▶ **What to do**
Should pictures appear among the records, leave them out, and copy exactly only the lines from the first through the one with "As said in the", inclusive.

******

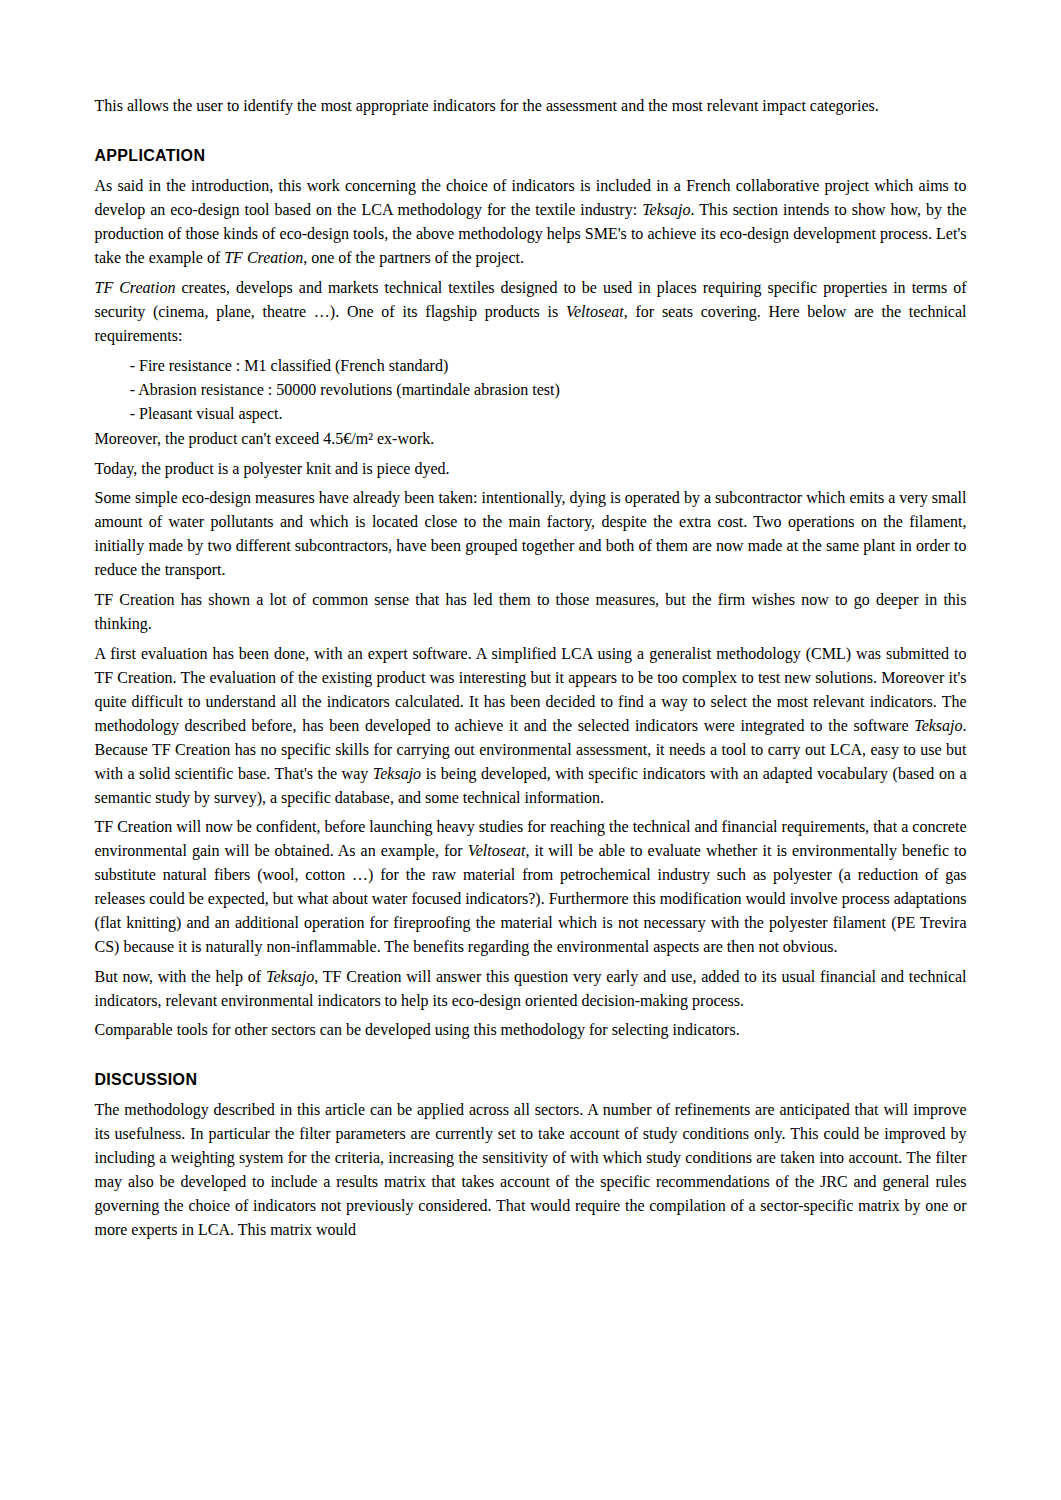This allows the user to identify the most appropriate indicators for the assessment and the most relevant impact categories.
APPLICATION
As said in the introduction, this work concerning the choice of indicators is included in a French collaborative project which aims to develop an eco-design tool based on the LCA methodology for the textile industry: Teksajo. This section intends to show how, by the production of those kinds of eco-design tools, the above methodology helps SME's to achieve its eco-design development process. Let's take the example of TF Creation, one of the partners of the project.
TF Creation creates, develops and markets technical textiles designed to be used in places requiring specific properties in terms of security (cinema, plane, theatre …). One of its flagship products is Veltoseat, for seats covering. Here below are the technical requirements:
Fire resistance : M1 classified (French standard)
Abrasion resistance : 50000 revolutions (martindale abrasion test)
Pleasant visual aspect.
Moreover, the product can't exceed 4.5€/m² ex-work.
Today, the product is a polyester knit and is piece dyed.
Some simple eco-design measures have already been taken: intentionally, dying is operated by a subcontractor which emits a very small amount of water pollutants and which is located close to the main factory, despite the extra cost. Two operations on the filament, initially made by two different subcontractors, have been grouped together and both of them are now made at the same plant in order to reduce the transport.
TF Creation has shown a lot of common sense that has led them to those measures, but the firm wishes now to go deeper in this thinking.
A first evaluation has been done, with an expert software. A simplified LCA using a generalist methodology (CML) was submitted to TF Creation. The evaluation of the existing product was interesting but it appears to be too complex to test new solutions. Moreover it's quite difficult to understand all the indicators calculated. It has been decided to find a way to select the most relevant indicators. The methodology described before, has been developed to achieve it and the selected indicators were integrated to the software Teksajo. Because TF Creation has no specific skills for carrying out environmental assessment, it needs a tool to carry out LCA, easy to use but with a solid scientific base. That's the way Teksajo is being developed, with specific indicators with an adapted vocabulary (based on a semantic study by survey), a specific database, and some technical information.
TF Creation will now be confident, before launching heavy studies for reaching the technical and financial requirements, that a concrete environmental gain will be obtained. As an example, for Veltoseat, it will be able to evaluate whether it is environmentally benefic to substitute natural fibers (wool, cotton …) for the raw material from petrochemical industry such as polyester (a reduction of gas releases could be expected, but what about water focused indicators?). Furthermore this modification would involve process adaptations (flat knitting) and an additional operation for fireproofing the material which is not necessary with the polyester filament (PE Trevira CS) because it is naturally non-inflammable. The benefits regarding the environmental aspects are then not obvious.
But now, with the help of Teksajo, TF Creation will answer this question very early and use, added to its usual financial and technical indicators, relevant environmental indicators to help its eco-design oriented decision-making process.
Comparable tools for other sectors can be developed using this methodology for selecting indicators.
DISCUSSION
The methodology described in this article can be applied across all sectors. A number of refinements are anticipated that will improve its usefulness. In particular the filter parameters are currently set to take account of study conditions only. This could be improved by including a weighting system for the criteria, increasing the sensitivity of with which study conditions are taken into account. The filter may also be developed to include a results matrix that takes account of the specific recommendations of the JRC and general rules governing the choice of indicators not previously considered. That would require the compilation of a sector-specific matrix by one or more experts in LCA. This matrix would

******

▶ **Response**
This allows the user to identify the most appropriate indicators for the assessment and the most relevant impact categories.
APPLICATION
As said in the introduction, this work concerning the choice of indicators is included in a French collaborative project which aims to develop an eco-design tool based on the LCA methodology for the textile industry: Teksajo. This section intends to show how, by the production of those kinds of eco-design tools, the above methodology helps SME's to achieve its eco-design development process. Let's take the example of TF Creation, one of the partners of the project.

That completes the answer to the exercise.